Orygen executive director Professor Patrick McGorry said the budget was “once in a generation reform”.

“Not only is the mental wellbeing of the state’s young people at the heart of this budget, but the $3.8 billion mental health package as a whole is hugely significant for all Victorians,” he said.

“Orygen looks forward to seeing the government follow through on this commitment to fix what it has repeatedly acknowledged as a broken system.”

Mental Health Victoria (MHV), the independent peak body for mental health, welcomed the $3.8 billion commitment.

MHV chief executive officer Angus Clelland said the funding was the single biggest investment in mental health of any government ever in Australia, and was $1.5 billion more than the Coalition’s record $2.3 billion spend on mental health in the Federal Budget.

“Today’s budget represents the culmination of more than two decades of advocacy efforts from individuals, carers, families, peak bodies, and mental health professionals from across  Victoria.”

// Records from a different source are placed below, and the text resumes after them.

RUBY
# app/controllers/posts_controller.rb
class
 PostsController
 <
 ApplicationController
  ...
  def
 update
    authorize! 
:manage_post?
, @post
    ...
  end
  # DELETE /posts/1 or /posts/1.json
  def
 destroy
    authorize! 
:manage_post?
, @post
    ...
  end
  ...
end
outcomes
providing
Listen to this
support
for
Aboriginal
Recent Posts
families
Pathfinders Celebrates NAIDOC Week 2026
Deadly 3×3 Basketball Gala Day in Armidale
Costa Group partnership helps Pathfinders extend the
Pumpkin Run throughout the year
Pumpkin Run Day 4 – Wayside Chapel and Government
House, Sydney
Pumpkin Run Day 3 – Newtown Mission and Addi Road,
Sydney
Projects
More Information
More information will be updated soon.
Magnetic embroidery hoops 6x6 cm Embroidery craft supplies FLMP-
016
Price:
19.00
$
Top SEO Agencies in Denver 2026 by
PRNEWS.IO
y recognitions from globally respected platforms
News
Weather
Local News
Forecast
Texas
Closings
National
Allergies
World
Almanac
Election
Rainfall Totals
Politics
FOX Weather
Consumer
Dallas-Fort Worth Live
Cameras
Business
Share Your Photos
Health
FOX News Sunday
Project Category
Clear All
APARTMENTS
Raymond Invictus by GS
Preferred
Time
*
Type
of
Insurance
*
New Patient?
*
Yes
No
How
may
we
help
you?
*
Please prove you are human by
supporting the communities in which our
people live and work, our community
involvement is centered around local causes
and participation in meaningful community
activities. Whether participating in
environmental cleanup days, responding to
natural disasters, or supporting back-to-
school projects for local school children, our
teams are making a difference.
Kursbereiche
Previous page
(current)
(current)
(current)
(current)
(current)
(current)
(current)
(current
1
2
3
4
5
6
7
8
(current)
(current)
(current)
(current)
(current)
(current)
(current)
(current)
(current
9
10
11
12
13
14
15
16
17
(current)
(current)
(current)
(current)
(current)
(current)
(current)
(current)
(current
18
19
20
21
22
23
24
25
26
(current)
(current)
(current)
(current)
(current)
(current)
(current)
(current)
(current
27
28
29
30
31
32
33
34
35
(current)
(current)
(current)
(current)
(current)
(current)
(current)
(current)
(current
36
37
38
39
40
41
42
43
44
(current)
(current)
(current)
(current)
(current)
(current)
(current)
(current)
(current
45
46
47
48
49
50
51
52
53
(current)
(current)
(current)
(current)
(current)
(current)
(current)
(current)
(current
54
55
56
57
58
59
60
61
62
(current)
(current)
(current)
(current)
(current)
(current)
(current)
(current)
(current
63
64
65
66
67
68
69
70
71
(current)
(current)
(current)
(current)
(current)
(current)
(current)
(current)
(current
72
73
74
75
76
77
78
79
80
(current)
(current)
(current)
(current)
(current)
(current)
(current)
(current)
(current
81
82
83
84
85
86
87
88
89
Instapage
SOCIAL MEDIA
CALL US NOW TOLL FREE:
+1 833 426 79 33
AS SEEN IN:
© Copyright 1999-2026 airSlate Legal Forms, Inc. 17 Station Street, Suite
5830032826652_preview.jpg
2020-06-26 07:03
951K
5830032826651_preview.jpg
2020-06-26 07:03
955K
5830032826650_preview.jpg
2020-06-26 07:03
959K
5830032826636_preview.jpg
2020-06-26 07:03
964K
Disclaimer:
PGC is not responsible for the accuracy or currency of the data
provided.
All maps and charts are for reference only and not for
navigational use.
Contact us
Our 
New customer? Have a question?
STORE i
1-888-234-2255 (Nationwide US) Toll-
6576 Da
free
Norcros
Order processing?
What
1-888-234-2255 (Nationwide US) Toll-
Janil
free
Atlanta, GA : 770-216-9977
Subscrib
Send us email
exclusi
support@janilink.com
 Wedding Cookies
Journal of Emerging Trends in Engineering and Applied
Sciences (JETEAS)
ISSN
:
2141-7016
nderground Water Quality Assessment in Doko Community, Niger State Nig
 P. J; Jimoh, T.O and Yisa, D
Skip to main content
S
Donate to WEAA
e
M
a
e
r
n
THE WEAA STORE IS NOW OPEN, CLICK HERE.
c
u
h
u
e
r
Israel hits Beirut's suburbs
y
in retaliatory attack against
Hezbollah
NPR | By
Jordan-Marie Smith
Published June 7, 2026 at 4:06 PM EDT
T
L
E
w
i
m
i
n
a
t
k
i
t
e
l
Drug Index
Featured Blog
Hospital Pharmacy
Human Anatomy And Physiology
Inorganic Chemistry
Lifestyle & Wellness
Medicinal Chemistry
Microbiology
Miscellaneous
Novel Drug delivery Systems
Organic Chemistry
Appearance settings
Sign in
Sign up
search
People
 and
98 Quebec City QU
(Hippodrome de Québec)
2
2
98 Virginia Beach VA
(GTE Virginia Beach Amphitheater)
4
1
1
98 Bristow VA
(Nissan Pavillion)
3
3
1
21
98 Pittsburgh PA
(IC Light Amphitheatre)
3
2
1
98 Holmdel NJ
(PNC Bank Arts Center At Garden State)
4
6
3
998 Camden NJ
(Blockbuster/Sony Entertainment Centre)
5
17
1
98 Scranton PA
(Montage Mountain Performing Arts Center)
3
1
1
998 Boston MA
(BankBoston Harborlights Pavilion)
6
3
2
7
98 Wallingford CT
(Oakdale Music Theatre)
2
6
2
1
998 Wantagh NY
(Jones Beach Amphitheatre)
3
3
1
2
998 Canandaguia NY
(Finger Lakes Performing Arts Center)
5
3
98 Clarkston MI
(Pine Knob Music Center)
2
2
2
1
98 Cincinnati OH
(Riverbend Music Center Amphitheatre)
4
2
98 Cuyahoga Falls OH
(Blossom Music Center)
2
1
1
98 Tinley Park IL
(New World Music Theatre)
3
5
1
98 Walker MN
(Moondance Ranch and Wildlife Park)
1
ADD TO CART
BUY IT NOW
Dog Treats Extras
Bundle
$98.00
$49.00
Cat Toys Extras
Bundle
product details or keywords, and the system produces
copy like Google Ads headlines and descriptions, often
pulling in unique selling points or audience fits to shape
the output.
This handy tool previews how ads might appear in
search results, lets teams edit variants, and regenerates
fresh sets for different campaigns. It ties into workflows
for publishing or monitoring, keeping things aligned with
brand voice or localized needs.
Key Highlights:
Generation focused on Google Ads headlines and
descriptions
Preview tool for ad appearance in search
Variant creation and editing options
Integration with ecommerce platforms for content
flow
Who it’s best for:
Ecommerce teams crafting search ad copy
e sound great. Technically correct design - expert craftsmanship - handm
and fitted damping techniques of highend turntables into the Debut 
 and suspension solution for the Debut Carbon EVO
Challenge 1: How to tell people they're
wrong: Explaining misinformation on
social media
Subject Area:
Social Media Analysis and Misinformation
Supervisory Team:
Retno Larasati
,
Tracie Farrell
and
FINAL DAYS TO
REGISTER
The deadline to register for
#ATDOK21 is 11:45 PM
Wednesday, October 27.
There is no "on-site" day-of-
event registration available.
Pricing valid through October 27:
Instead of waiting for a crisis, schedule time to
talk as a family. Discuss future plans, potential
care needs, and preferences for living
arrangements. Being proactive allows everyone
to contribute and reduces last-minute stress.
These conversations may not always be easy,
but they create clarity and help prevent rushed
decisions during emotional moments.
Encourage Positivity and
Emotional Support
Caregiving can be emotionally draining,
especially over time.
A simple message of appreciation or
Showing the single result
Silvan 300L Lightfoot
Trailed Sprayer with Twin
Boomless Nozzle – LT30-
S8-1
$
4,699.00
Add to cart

Victoria’s three leading community managed mental health providers – Mind Australia, Neami National and Wellways Australia – are also praising the budget.

Wellways Australia chief executive officer Laura Collister commended Labor for delivering a budget that responded to the voices of lived experience.

“To have the Victorian Government’s commitment to implementing all 65 recommendations from the Royal Commission reinforced in the Budget papers provides much-needed clarity
for the community managed mental health sector.”